The sun was fast disappearing behind the jagged horizon, and we watched
it turn the tall stones orange and purple. Before the light disappeared,
we parked the Phoenix between two titanic canines and slept soundly in
the monster's mandible.
Rising
before dawn, we returned to Ridgecrest, where we had an early morning
appointment to meet Millie Michel, who has lived in the desert since 1971.
She's known for rescuing injured and homeless desert tortoises, and we
were eager to meet her and her special charges.
Now that
I've done it, I can't imagine a more lovely way to enjoy a cup of coffee
than in the company of five baby tortoises. Exact replicas of their five-gallon
parents, the month-old hatchlings were the size of yoyos. Finding themselves
outside the plastic tub they called home, they rambled about the table,
searching eagerly for an escape route to the larger world. "I'd let
them outside," Millie explained, "But the big black birds will
eat them." In a year or so, the babies will be tough enough to survive.
In ten years, they can breed. They might live to be a hundred, especially
if they stay away from cars.
"People
actually swerve to hit them on the road," said Millie. Her grandson
recently rescued a highway casualty, a thirty-year-old female who'd suffered
a cracked shell and a broken leg. Thanks to Millie's care and the innovative
techniques of a local veterinarian, Heather doesn't limp any more, and
her shell is unobtrusively patched with silicone mesh.
Bidding
farewell to Millie, we headed north once more. We pulled into a rest stop
near Coso Junction and parked next to a small RV whose smiling owner emerged
to say hello. "I've been on tour in an RV since 1991," said
Russ Richard. "I'm a paraglider and hang glider pilot."
"I
have an e-mail account I can access from any Web browser," he said.
"I use public libraries, cyber cafes, Kinko's, and sometimes even
university libraries. Oh, and of course friends and relatives. My e-mail
account is free, and access is free or cheap. I don't even own a computer."
While we
were chatting, another couple approached. "I've seen you on the Web,"
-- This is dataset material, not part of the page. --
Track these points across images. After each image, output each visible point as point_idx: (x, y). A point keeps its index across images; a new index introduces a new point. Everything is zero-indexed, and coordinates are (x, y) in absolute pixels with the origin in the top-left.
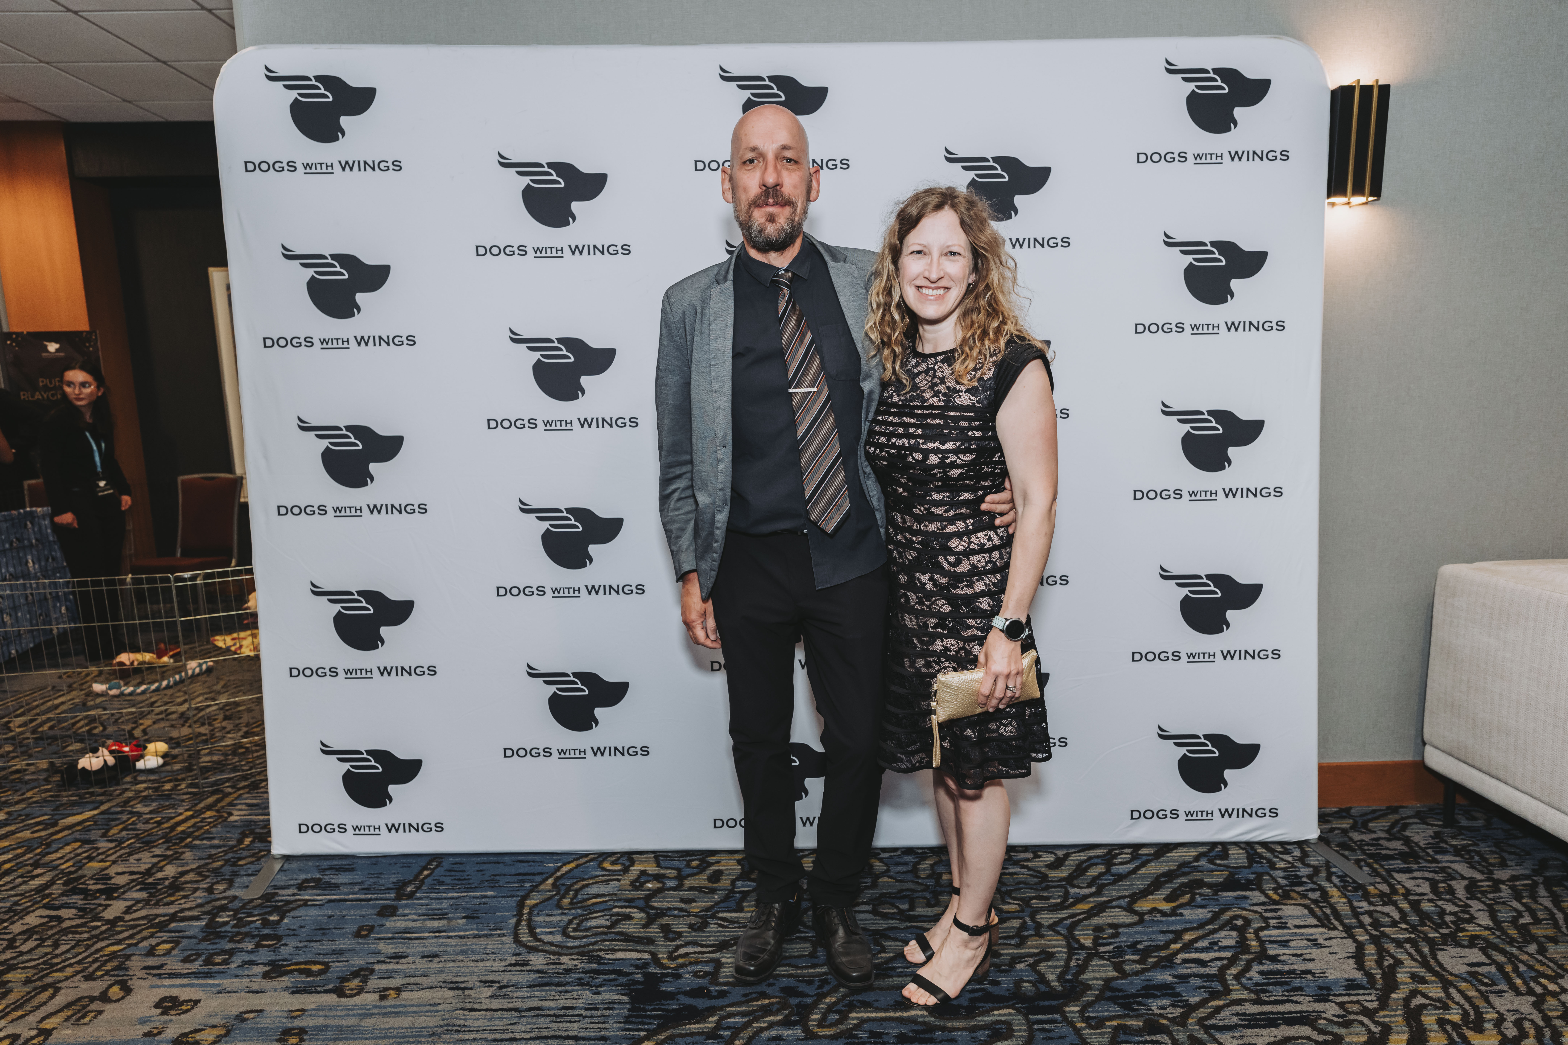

said the man, "And now I get to see you in person."
Was it really
less than three years ago that social activists worried that Internet
access would be available only to the wealthy, and that "http://"
and "URL" were gobbledegook? It's been a fast thousand days.
As we continued
moseying up 395, we caught sight of another intriguing Bureau of Land
Management sign. "Fossil Falls" this one read, and suddenly
we just had to take a look. A short trip up a dirt road and a short walk
brought us to another remarkable opus of nature, a black rock canyon sculpted
by an ancient volcanic flow.
As we continued
our beeline up 395, the Sierras rose on the left, pristine under a sparkling
blanket of early snow, most of which had fallen the night before. At Lone
Pine, we turned left on Whitney Portal Road.
The
road wound first through the stark red rocks of the Alabama Hills, and
then rose sharply into the mountains. The Phoenix One crawled up the switchbacks,
bringing us at last to the awesome spot where Mount Whitney rises directly
over the road, framed in the pine trees of Whitney Portal, its peak shrouded
in clouds. We walked through the forest near the Mt. Whitney trailhead,
descended once more to the valley floor, and drove on to Bishop.